ACTIVITY:
Please repeat word for word the line containing "left elbow: (82, 82)" and every following line up to and including the last one below, pictures excluded.

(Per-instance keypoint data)

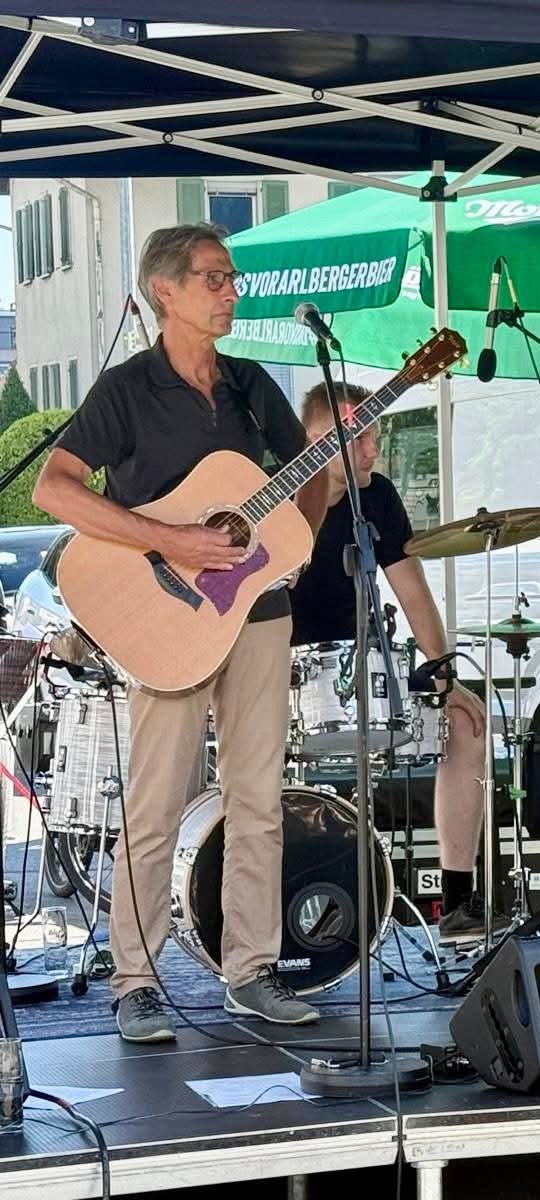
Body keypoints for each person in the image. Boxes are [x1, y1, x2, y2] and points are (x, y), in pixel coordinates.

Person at [34, 223, 330, 1042]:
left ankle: (252, 971)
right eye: (214, 278)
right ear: (165, 291)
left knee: (258, 797)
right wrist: (170, 539)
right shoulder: (127, 390)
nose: (232, 291)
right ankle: (135, 981)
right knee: (156, 801)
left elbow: (302, 475)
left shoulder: (250, 385)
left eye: (232, 278)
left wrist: (300, 536)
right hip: (165, 619)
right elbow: (55, 489)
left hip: (257, 612)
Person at [288, 383, 492, 942]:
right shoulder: (278, 496)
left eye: (375, 438)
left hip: (363, 666)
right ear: (317, 439)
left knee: (469, 725)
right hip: (283, 670)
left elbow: (413, 592)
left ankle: (458, 901)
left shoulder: (377, 497)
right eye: (360, 439)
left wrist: (445, 677)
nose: (373, 450)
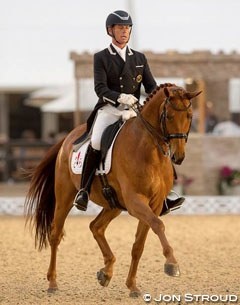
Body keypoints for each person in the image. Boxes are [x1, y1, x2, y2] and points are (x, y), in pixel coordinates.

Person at [74, 10, 184, 214]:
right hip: (110, 110)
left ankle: (166, 194)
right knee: (97, 140)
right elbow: (100, 88)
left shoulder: (139, 58)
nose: (124, 32)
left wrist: (166, 97)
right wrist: (120, 97)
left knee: (159, 140)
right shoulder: (102, 57)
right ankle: (84, 190)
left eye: (127, 28)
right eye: (120, 28)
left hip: (134, 112)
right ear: (110, 31)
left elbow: (152, 87)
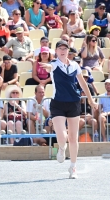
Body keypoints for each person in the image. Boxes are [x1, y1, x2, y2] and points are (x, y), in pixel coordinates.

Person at [39, 40, 97, 179]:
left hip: (73, 103)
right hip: (58, 103)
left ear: (68, 51)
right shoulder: (53, 64)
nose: (63, 50)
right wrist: (46, 66)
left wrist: (90, 98)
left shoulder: (75, 65)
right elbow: (49, 67)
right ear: (56, 51)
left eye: (65, 48)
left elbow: (82, 82)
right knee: (62, 136)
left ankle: (73, 167)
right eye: (60, 48)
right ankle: (61, 148)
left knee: (73, 137)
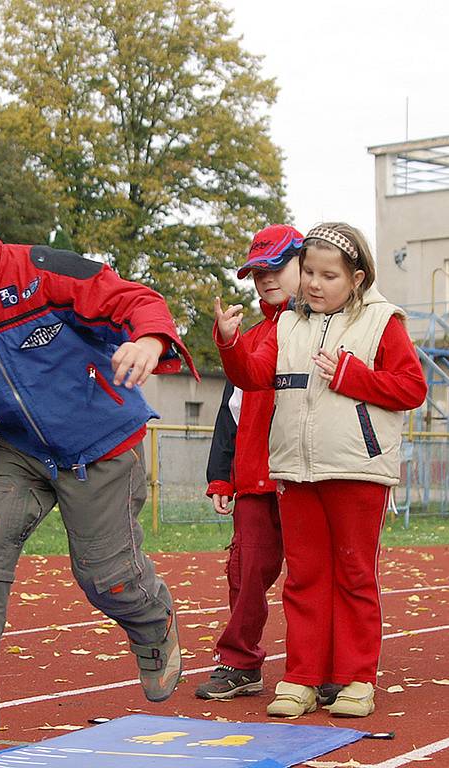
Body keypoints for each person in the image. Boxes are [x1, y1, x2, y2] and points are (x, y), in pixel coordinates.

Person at [0, 172, 199, 734]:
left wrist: (149, 338)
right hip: (21, 452)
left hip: (101, 445)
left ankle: (152, 621)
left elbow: (131, 297)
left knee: (105, 575)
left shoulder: (42, 274)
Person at [214, 222, 427, 718]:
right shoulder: (288, 323)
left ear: (356, 278)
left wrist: (354, 376)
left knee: (354, 575)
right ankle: (301, 677)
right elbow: (253, 375)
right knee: (304, 578)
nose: (312, 283)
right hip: (295, 471)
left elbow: (411, 387)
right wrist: (230, 343)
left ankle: (355, 678)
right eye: (308, 271)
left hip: (357, 470)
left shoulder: (382, 322)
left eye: (328, 275)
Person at [196, 224, 302, 701]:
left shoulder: (323, 331)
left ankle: (313, 668)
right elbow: (230, 412)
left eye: (275, 266)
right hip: (255, 480)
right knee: (244, 574)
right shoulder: (251, 336)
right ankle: (240, 663)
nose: (264, 278)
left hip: (306, 478)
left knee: (311, 576)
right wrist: (221, 476)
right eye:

SOLVED PROBLEM:
left elbow: (82, 82)
right knee: (62, 136)
left ankle: (73, 167)
right eye: (60, 48)
right ankle: (61, 148)
left knee: (73, 137)
Body keypoints for each person in the image. Boxes are [x1, y1, x2, y2] and points are (x, y), in pixel coordinates.

Person at [0, 172, 199, 734]:
left wrist: (149, 338)
right hip: (21, 452)
left hip: (101, 445)
left ankle: (152, 621)
left elbow: (131, 297)
left knee: (105, 575)
left shoulder: (42, 274)
Person at [214, 222, 427, 718]:
right shoulder: (288, 323)
left ear: (356, 278)
left wrist: (354, 376)
left knee: (354, 575)
right ankle: (301, 677)
right elbow: (253, 375)
right knee: (304, 578)
nose: (312, 283)
right hip: (295, 471)
left elbow: (411, 387)
right wrist: (230, 343)
left ankle: (355, 678)
right eye: (308, 271)
left hip: (357, 470)
left shoulder: (382, 322)
left eye: (328, 275)
Person at [196, 224, 302, 701]:
left shoulder: (323, 331)
left ankle: (313, 668)
right elbow: (230, 412)
left eye: (275, 266)
right hip: (255, 480)
right knee: (244, 574)
right shoulder: (251, 336)
right ankle: (240, 663)
nose: (264, 278)
left hip: (306, 478)
left knee: (311, 576)
right wrist: (221, 476)
right eye:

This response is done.